Extracted data entries:
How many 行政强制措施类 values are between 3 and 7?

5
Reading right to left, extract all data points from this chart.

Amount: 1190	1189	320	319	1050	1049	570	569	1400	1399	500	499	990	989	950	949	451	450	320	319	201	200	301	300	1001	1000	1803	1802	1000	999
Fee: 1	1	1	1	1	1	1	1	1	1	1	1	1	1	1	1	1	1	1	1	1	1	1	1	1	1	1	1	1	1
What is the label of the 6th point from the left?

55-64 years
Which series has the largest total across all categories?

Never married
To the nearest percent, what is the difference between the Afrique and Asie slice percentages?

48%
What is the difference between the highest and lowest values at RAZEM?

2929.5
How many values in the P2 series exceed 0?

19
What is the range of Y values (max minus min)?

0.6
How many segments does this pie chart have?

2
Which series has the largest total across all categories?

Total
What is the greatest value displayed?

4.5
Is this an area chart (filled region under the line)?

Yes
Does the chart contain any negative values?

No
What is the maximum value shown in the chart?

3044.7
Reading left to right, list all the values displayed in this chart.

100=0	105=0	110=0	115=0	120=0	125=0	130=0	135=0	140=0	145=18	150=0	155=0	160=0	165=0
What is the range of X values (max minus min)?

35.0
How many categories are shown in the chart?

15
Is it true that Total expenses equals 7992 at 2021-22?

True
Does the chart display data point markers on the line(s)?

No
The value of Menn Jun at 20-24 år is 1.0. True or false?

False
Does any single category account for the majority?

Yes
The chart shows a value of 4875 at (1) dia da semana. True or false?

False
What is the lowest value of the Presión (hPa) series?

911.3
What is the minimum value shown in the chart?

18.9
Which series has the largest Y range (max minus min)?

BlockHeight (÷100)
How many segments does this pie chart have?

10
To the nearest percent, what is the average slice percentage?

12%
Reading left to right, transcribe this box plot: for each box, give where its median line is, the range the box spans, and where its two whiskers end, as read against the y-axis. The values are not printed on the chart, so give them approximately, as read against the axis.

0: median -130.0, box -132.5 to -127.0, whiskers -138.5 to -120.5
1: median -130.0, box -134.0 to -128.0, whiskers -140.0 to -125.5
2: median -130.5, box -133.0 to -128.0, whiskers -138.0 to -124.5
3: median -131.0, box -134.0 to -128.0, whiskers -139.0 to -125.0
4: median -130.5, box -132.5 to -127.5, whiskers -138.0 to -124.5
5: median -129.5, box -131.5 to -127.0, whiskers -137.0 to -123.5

*TASK PROMPT*. In every line of the listing above, replace "chart" with "graph" and leave everything else unchanged.

*SOLUTION TO THIS PROBLEM*.
How many 行政强制措施类 values are between 3 and 7?

5
Reading right to left, extract all data points from this graph.

Amount: 1190	1189	320	319	1050	1049	570	569	1400	1399	500	499	990	989	950	949	451	450	320	319	201	200	301	300	1001	1000	1803	1802	1000	999
Fee: 1	1	1	1	1	1	1	1	1	1	1	1	1	1	1	1	1	1	1	1	1	1	1	1	1	1	1	1	1	1
What is the label of the 6th point from the left?

55-64 years
Which series has the largest total across all categories?

Never married
To the nearest percent, what is the difference between the Afrique and Asie slice percentages?

48%
What is the difference between the highest and lowest values at RAZEM?

2929.5
How many values in the P2 series exceed 0?

19
What is the range of Y values (max minus min)?

0.6
How many segments does this pie graph have?

2
Which series has the largest total across all categories?

Total
What is the greatest value displayed?

4.5
Is this an area graph (filled region under the line)?

Yes
Does the graph contain any negative values?

No
What is the maximum value shown in the graph?

3044.7
Reading left to right, list all the values displayed in this graph.

100=0	105=0	110=0	115=0	120=0	125=0	130=0	135=0	140=0	145=18	150=0	155=0	160=0	165=0
What is the range of X values (max minus min)?

35.0
How many categories are shown in the graph?

15
Is it true that Total expenses equals 7992 at 2021-22?

True
Does the graph display data point markers on the line(s)?

No
The value of Menn Jun at 20-24 år is 1.0. True or false?

False
Does any single category account for the majority?

Yes
The graph shows a value of 4875 at (1) dia da semana. True or false?

False
What is the lowest value of the Presión (hPa) series?

911.3
What is the minimum value shown in the graph?

18.9
Which series has the largest Y range (max minus min)?

BlockHeight (÷100)
How many segments does this pie graph have?

10
To the nearest percent, what is the average slice percentage?

12%
Reading left to right, transcribe this box plot: for each box, give where its median line is, the range the box spans, and where its two whiskers end, as read against the y-axis. The values are not printed on the graph, so give them approximately, as read against the axis.

0: median -130.0, box -132.5 to -127.0, whiskers -138.5 to -120.5
1: median -130.0, box -134.0 to -128.0, whiskers -140.0 to -125.5
2: median -130.5, box -133.0 to -128.0, whiskers -138.0 to -124.5
3: median -131.0, box -134.0 to -128.0, whiskers -139.0 to -125.0
4: median -130.5, box -132.5 to -127.5, whiskers -138.0 to -124.5
5: median -129.5, box -131.5 to -127.0, whiskers -137.0 to -123.5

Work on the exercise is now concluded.